** COSA FARE **
Riassumi in due frasi il brano di Storia della mia vita.

** TESTO DEL DOCUMENTO **
· · · · ·
AUTORE: George Sand

LIBRO: Storia della mia vita

Categoria: NARRATIVA
Ve n’è uno [un Preludio] che gli fu ispirato da una di quelle lugubri serate di pioggia che gettano l’animo in un terribile stato di prostrazione. Quel giorno l’avevamo lasciato in buona salute, Maurice e io, per recarci a Palma e acquistare alcune cose di cui avevamo necessità. Era venuta la pioggia, i torrenti erano straripati, avevamo impiegato sei ore per percorrere tre leghe e trovarci, poi, nel mezzo di una inondazione. Rientrammo in piena notte, senza scarpe, abbandonati dal nostro vetturino, fra ogni sorta di pericoli. Ci affrettavamo pensando alla inquietudine del nostro ammalato: inquietudine che in effetti era stata viva, ma si era poi raggelata in una sorta di disperazione tranquilla, ed egli suonava piangendo il suo mirabile preludio. Vedendoci entrare balzò in piedi e lanciò un grido, poi, stravolto in viso e con voce strana, ci disse: "ah! lo sapevo che eravate morti!". Quando si riprese e dopo essersi reso conto dello stato in cui eravamo fu nuovamente colto dall’inquietudine per i pericoli che avevamo corso. In seguito mi confessò che mentre ci aspettava aveva visto tutto come in un sogno; poi, non riuscendo più a distinguere il sogno dalla realtà, si era calmato e quasi assopito suonando il pianoforte, persuaso di esser morto egli stesso. Si vedeva annegato in un lago, pesanti gocce d’acqua gelida gli cadevano sul petto con cadenza regolare, e quando gli feci notare il rumore delle gocce di pioggia che effettivamente cadevano ritmate sul tetto negò di averle udite. Si stizzì anzi della mia allusione a questa armonia imitativa e protestò con tutte le sue forze – e aveva ragione – contro la puerilità di queste imitazioni dell’orecchio. La sua composizione di quella sera era ben piena delle gocce di pioggia che risuonavano sulle tegole della certosa, ma esse si erano tradotte, nella sua anima e nel suo canto, in lacrime che cadevano dal cielo nel suo cuore.
· · · · ·
** DATI SALVATI **
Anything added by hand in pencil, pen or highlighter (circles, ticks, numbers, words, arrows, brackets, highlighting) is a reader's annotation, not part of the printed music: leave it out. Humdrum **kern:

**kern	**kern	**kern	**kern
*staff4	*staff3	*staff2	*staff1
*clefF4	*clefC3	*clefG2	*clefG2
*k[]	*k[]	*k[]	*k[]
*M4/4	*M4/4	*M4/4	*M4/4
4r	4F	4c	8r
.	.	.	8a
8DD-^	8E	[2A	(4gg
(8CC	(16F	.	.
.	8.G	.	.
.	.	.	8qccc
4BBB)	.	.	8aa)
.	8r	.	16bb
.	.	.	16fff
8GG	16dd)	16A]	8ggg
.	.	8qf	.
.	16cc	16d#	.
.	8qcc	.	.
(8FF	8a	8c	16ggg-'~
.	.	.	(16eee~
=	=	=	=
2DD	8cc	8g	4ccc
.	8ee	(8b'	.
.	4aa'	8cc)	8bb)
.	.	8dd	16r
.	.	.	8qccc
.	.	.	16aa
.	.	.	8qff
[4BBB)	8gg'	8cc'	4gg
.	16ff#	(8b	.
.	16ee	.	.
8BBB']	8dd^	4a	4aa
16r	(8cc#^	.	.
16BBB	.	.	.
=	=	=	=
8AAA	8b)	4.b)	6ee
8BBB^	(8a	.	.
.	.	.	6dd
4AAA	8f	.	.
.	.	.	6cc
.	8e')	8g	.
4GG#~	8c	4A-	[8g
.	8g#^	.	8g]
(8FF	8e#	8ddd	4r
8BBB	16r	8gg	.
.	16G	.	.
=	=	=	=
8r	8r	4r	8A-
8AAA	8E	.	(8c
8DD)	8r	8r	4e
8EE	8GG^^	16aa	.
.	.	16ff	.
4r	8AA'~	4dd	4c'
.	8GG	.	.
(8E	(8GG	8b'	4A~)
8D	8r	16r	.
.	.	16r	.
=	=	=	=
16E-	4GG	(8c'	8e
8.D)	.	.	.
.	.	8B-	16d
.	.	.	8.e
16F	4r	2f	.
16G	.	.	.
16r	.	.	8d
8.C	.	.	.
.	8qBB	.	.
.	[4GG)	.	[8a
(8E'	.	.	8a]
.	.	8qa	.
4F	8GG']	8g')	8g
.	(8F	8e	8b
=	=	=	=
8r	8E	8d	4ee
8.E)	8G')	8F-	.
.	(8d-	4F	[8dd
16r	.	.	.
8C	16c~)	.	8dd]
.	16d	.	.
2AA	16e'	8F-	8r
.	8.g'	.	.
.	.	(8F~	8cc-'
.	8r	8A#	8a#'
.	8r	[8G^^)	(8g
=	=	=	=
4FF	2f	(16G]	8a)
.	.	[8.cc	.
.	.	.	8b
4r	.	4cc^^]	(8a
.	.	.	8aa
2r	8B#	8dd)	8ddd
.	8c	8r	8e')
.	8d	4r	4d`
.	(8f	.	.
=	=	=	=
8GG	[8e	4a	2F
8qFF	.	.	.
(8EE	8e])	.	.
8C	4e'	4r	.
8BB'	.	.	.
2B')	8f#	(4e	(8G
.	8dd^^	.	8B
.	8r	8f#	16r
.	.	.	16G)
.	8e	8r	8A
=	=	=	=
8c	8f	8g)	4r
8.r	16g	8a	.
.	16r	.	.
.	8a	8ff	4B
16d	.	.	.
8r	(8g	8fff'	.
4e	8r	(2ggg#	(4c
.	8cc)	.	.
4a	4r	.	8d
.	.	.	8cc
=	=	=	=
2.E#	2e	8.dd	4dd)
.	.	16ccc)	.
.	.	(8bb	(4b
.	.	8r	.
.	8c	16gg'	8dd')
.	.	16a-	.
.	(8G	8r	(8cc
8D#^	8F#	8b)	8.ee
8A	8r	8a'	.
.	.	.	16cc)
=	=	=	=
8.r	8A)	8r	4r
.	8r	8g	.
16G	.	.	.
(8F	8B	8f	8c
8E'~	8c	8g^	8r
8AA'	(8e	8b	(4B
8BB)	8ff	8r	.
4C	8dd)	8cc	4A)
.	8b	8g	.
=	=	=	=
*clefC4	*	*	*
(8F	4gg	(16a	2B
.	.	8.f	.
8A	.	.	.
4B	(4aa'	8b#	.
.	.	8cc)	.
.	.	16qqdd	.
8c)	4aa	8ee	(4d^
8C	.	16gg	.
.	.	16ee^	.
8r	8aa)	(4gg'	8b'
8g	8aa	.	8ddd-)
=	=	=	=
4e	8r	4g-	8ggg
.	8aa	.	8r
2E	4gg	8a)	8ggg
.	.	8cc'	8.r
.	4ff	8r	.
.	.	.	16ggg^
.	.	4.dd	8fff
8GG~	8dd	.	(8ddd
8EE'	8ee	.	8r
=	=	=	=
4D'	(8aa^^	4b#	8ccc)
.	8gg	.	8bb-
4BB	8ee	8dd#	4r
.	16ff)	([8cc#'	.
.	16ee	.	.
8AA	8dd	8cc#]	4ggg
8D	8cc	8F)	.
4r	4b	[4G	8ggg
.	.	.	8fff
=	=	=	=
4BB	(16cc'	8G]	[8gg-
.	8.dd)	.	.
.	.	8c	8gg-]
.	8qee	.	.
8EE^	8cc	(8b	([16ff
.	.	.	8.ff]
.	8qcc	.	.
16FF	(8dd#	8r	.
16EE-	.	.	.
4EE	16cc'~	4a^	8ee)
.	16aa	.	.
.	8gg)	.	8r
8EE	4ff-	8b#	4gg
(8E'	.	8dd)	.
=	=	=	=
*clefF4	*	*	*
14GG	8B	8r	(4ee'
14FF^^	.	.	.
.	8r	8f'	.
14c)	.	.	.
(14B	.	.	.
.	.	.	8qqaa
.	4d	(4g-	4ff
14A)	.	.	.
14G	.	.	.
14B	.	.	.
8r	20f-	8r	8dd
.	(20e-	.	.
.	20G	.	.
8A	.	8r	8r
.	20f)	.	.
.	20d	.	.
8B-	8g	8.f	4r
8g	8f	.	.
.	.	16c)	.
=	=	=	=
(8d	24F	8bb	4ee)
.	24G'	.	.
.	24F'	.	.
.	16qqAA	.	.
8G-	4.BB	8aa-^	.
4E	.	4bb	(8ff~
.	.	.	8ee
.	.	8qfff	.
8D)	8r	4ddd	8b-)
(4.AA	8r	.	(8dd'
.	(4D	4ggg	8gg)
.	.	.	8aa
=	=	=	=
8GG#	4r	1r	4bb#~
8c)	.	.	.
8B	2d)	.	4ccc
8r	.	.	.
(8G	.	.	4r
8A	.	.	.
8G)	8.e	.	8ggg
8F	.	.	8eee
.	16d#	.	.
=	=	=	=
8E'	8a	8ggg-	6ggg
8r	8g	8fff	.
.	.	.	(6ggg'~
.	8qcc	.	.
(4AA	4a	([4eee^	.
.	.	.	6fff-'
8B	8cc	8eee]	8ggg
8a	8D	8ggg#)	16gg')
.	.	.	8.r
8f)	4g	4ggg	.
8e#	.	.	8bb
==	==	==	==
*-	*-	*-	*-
· · · · ·
** RISULTATO **
Rientrati da Palma in piena notte con Maurice, dopo sei ore sotto la pioggia e in mezzo a un'inondazione, chi racconta trova l'ammalato che suona piangendo un preludio: era convinto che fossero morti, e poi, come in un sogno, di essere morto anche lui, annegato in un lago. Lui nega di aver sentito le gocce di pioggia sul tetto e rifiuta l'idea di imitarle, ma la composizione di quella sera ne è piena, trasformate però in lacrime cadute dal cielo nel suo cuore.